Work instruction
Return every entry below word for word and leave out any picture.

(Electronic design automation data)
[Start of section]

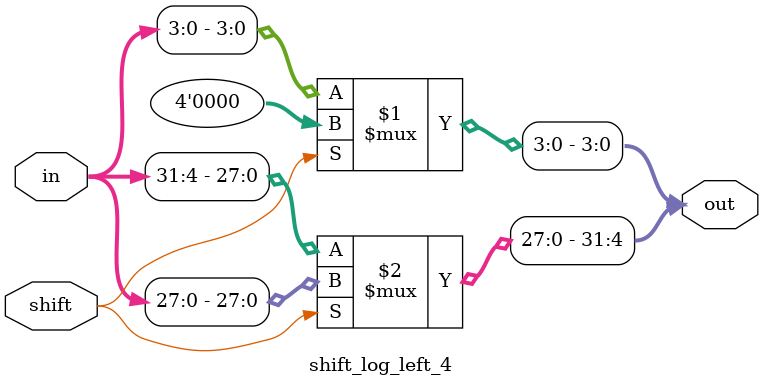
<source format=v>
module shift_log_left_4(out, in, shift);
    // logical shift pad with zeros
    input [31:0] in;
    input shift;
    output [31:0] out;

    assign out[3:0] = shift ? 4'b0000 : in[3:0];
    assign out[31:4] = shift ? in[27:0] : in[31:4];
endmodule

</source>
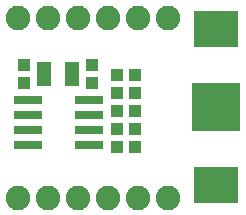
<source format=gts>
G75*
%MOIN*%
%OFA0B0*%
%FSLAX25Y25*%
%IPPOS*%
%LPD*%
%AMOC8*
5,1,8,0,0,1.08239X$1,22.5*
%
%ADD10R,0.03950X0.03950*%
%ADD11R,0.14580X0.12217*%
%ADD12R,0.16391X0.16391*%
%ADD13R,0.05131X0.08280*%
%ADD14R,0.09461X0.03162*%
%ADD15C,0.08200*%
D10*
X0044900Y0040733D03*
X0050900Y0040733D03*
X0050900Y0046733D03*
X0044900Y0046733D03*
X0044900Y0052733D03*
X0050900Y0052733D03*
X0050900Y0058733D03*
X0044900Y0058733D03*
X0036400Y0062233D03*
X0044900Y0064733D03*
X0050900Y0064733D03*
X0036400Y0068233D03*
X0013900Y0068233D03*
X0013900Y0062233D03*
D11*
X0077650Y0079967D03*
X0077650Y0027999D03*
D12*
X0077650Y0053983D03*
D13*
X0029874Y0065233D03*
X0020426Y0065233D03*
D14*
X0014914Y0056483D03*
X0014914Y0051483D03*
X0014914Y0046483D03*
X0014914Y0041483D03*
X0035386Y0041483D03*
X0035386Y0046483D03*
X0035386Y0051483D03*
X0035386Y0056483D03*
D15*
X0011800Y0023933D03*
X0021800Y0023933D03*
X0031800Y0023933D03*
X0041800Y0023933D03*
X0051800Y0023933D03*
X0061800Y0023933D03*
X0061800Y0083933D03*
X0051800Y0083933D03*
X0041800Y0083933D03*
X0031800Y0083933D03*
X0021800Y0083933D03*
X0011800Y0083933D03*
M02*

</source>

[End of section]

Answer
<source format=v>
module shift_log_left_4(out, in, shift);
    // logical shift pad with zeros
    input [31:0] in;
    input shift;
    output [31:0] out;

    assign out[3:0] = shift ? 4'b0000 : in[3:0];
    assign out[31:4] = shift ? in[27:0] : in[31:4];
endmodule

</source>
<source format=gts>
G75*
%MOIN*%
%OFA0B0*%
%FSLAX25Y25*%
%IPPOS*%
%LPD*%
%AMOC8*
5,1,8,0,0,1.08239X$1,22.5*
%
%ADD10R,0.03950X0.03950*%
%ADD11R,0.14580X0.12217*%
%ADD12R,0.16391X0.16391*%
%ADD13R,0.05131X0.08280*%
%ADD14R,0.09461X0.03162*%
%ADD15C,0.08200*%
D10*
X0044900Y0040733D03*
X0050900Y0040733D03*
X0050900Y0046733D03*
X0044900Y0046733D03*
X0044900Y0052733D03*
X0050900Y0052733D03*
X0050900Y0058733D03*
X0044900Y0058733D03*
X0036400Y0062233D03*
X0044900Y0064733D03*
X0050900Y0064733D03*
X0036400Y0068233D03*
X0013900Y0068233D03*
X0013900Y0062233D03*
D11*
X0077650Y0079967D03*
X0077650Y0027999D03*
D12*
X0077650Y0053983D03*
D13*
X0029874Y0065233D03*
X0020426Y0065233D03*
D14*
X0014914Y0056483D03*
X0014914Y0051483D03*
X0014914Y0046483D03*
X0014914Y0041483D03*
X0035386Y0041483D03*
X0035386Y0046483D03*
X0035386Y0051483D03*
X0035386Y0056483D03*
D15*
X0011800Y0023933D03*
X0021800Y0023933D03*
X0031800Y0023933D03*
X0041800Y0023933D03*
X0051800Y0023933D03*
X0061800Y0023933D03*
X0061800Y0083933D03*
X0051800Y0083933D03*
X0041800Y0083933D03*
X0031800Y0083933D03*
X0021800Y0083933D03*
X0011800Y0083933D03*
M02*

</source>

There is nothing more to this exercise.